Suara.com - Tahun 2025 diwarnai dengan dinamika ekonomi yang penuh tantangan. Mulai dari bayang-bayang inflasi yang masih terasa, ketegangan geopolitik global, hingga perubahan suku bunga yang sulit diprediksi.
Di tengah badai ketidakpastian ini, para investor, terutama dari kalangan milenial dan Gen Z, dihadapkan pada persimpangan klasik.
Harus berlabuh ke mana dana investasi? Ke "benteng pertahanan" abadi bernama emas, atau tetap mengarungi lautan peluang di saham?
Pertanyaan ini bukan sekadar tentang memilih instrumen, tetapi tentang strategi bertahan dan bertumbuh di era yang serba tak menentu.
Keduanya menawarkan janji keuntungan, namun dengan jalan dan risiko yang sangat berbeda.

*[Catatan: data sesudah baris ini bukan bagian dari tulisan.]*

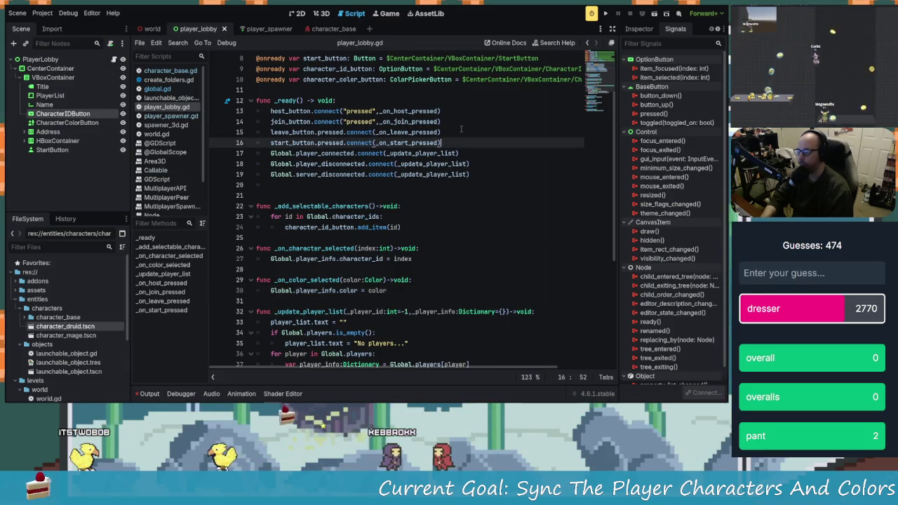
{"action": "key", "text": "Up"}
{"action": "key", "text": "Up"}
{"action": "key", "text": "Up"}
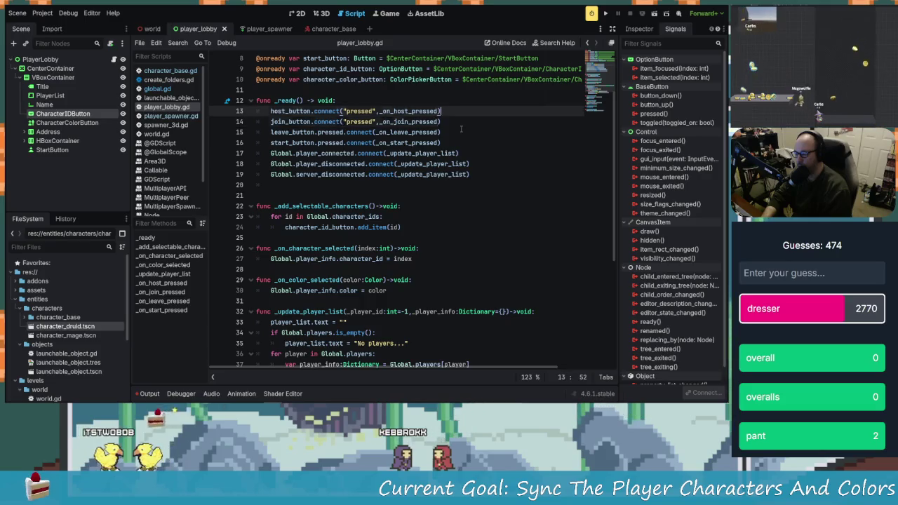
{"action": "key", "text": "Return"}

Mari kita bedah tuntas, mana yang lebih berpotensi untung di tengah gejolak ekonomi saat ini.
Mesin Pertumbuhan vs Penjaga Nilai
Perdebatan utama antara emas dan saham seringkali berpusat pada potensi imbal hasilnya.
-Saham
Secara historis, saham adalah mesin pertumbuhan (growth engine) dengan potensi imbal hasil yang jauh lebih tinggi dalam jangka panjang.
Baca Juga: BI Klaim IHSG Rebound Berkat Negosiasi Tarif Trump dan Optimisme Pelaku Pasar
Ketika Anda membeli saham, Anda membeli sebagian kecil kepemilikan di sebuah perusahaan.
Jika perusahaan itu untung besar, inovatif, dan bertumbuh, harga sahamnya bisa meroket, memberikan keuntungan modal (capital gain) dan dividen.
Namun, performanya sangat terikat pada kesehatan ekonomi dan kinerja perusahaan. Saat ekonomi lesu, pendapatan perusahaan bisa anjlok, dan harga saham pun ikut terjun bebas.
-Emas
Di sisi lain, emas bukanlah mesin pertumbuhan. Logam mulia ini tidak memberikan dividen dan nilainya tidak bergantung pada kinerja perusahaan.
Emas adalah penjaga nilai (store of value). Keuntungannya bukan berasal dari penciptaan nilai baru, melainkan dari kemampuannya untuk mempertahankan daya beli di saat mata uang kertas tergerus inflasi.